Ten years after the death of John Kramer, a new game begins with
signs that point to Kramer himself being behind it all once more.
Directed by Michael Spierig and Peter Spierig
Written by Pete Goldfinger and Josh Stolberg
Starring Tobin Bell, Matt Passmore, Callum Keith Rennie,
Laura Vandervoort, Hannah Emily Anderson,
Paul Braunstein, Clé Bennett, Josiah Black,
Mandela Van Peebles, Brittany Allen
Sequel to 2010's Saw: The Final Chapter
For horror buffs like myself, the long-awaited eighth installment in the always entertaining Saw franchise was one of the most exciting things to look forward to this year. Jigsaw was clearly a franchise entry made by fans for fans. It continues the saga of the Jigsaw Killer and his many apprentices, never once attempting to reboot or retcon the seven films that came before it. It does justice to the series and delivers a film that celebrates the franchise as a whole as well as looks to the future for new possibilities.
The story revolves around a new string of bizarre murders tied to an elaborate game. Being that it's the same M.O. as John Kramer, the Jigsaw Killer, the police dig deeper and find his blood on one of the bodies. Now the question becomes whether or not Kramer is really dead. The film does a great job keeping the audience in the dark for just the right amount of time, until the franchise's trademark twist ending comes along and brings us all into the light. When Charlie Clouser's now iconic theme starts playing, every horror fan will get a shiver down their spine and rejoice that Saw is back for Halloween once again.

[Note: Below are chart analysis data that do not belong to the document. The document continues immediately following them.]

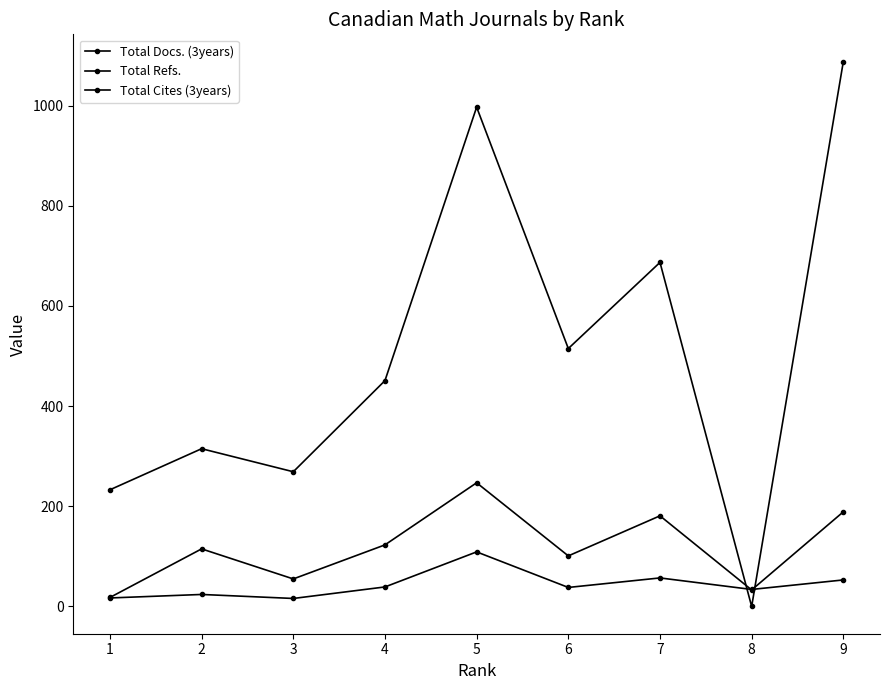

How many values in the Total Refs. series are below 115?

4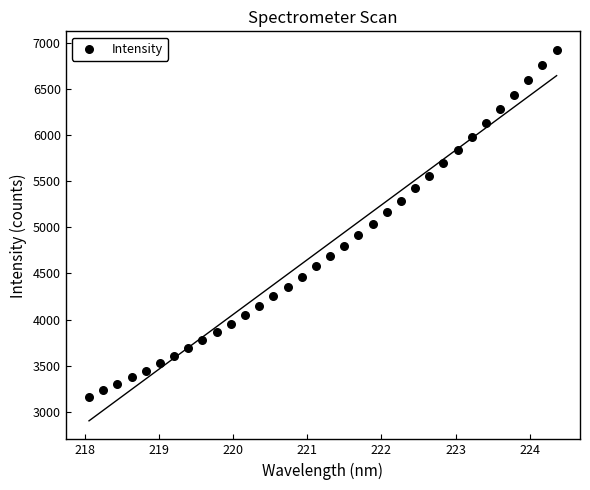

What is the range of Y values (max minus min)?

3767.0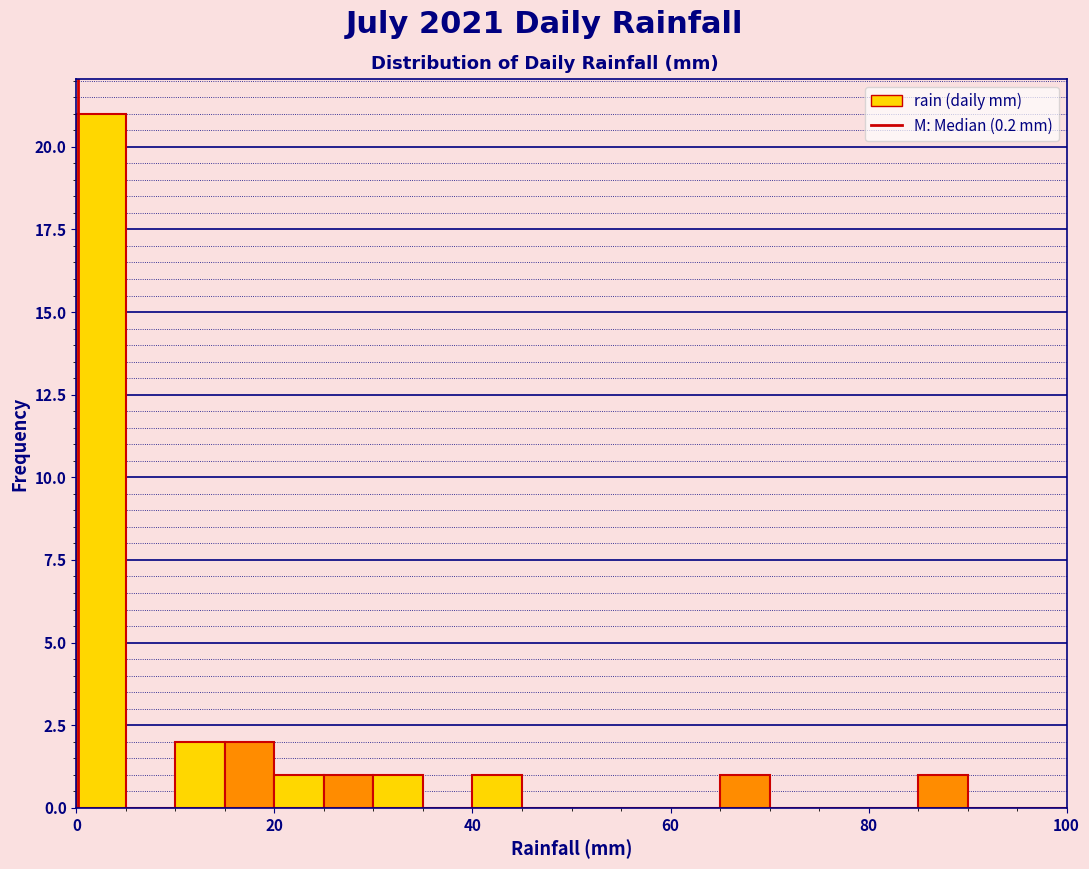

Read against the x-axis, roughly where is the centre of the tallest bar?

2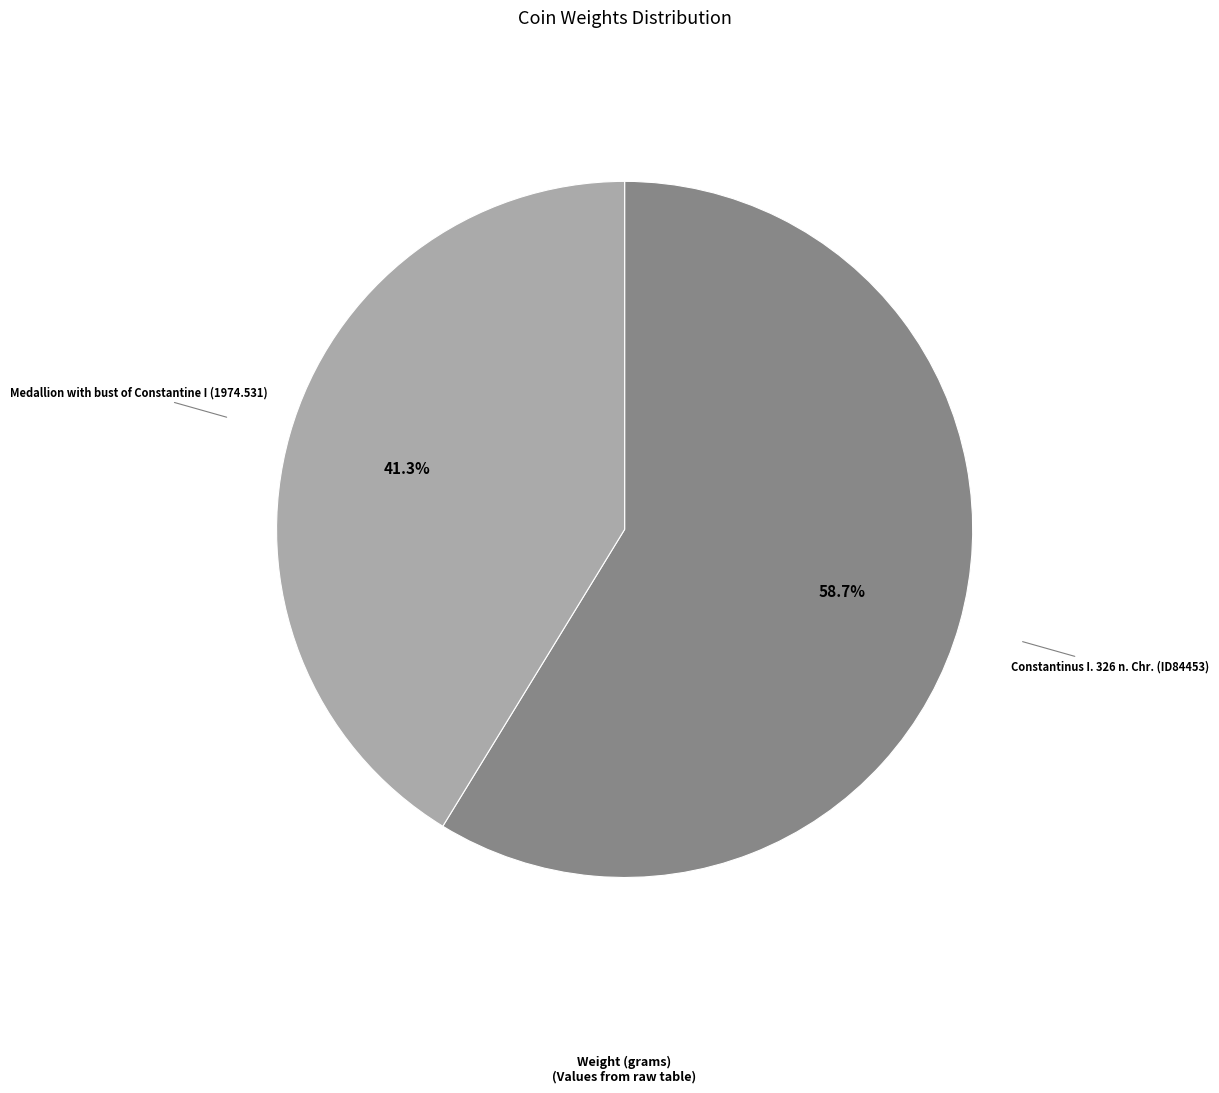

Which category accounts for the majority?

Constantinus I. 326 n. Chr. (ID84453)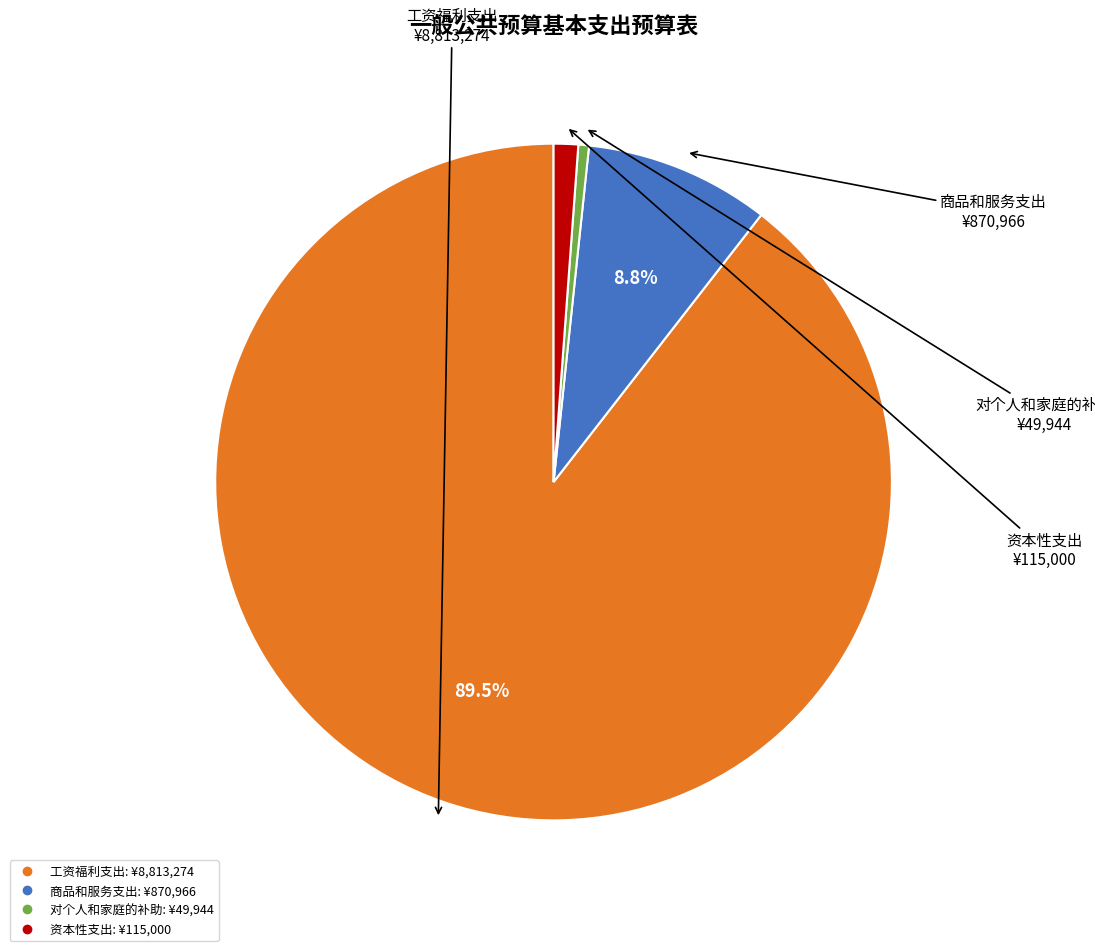

True or false: 商品和服务支出 accounts for 9% of the total.

True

Jigsaw is one of the best entries in the franchise because it remembers where it came from. It keeps the game interesting and gives us a host of victims we don't really feel sorry for because they're horrible people. It's what we've all come to expect from this franchise and frankly, it's good to have it back. In the age of reboots, it's refreshing for a long-standing horror series to continue one ongoing story instead of scrapping everything with a hard reimagining. More horror franchises could learn from Saw. I'm looking at you, Texas Chainsaw. Jigsaw is an old friend you haven't seen in a while, but have so many fond memories with. Enjoy, horror fans.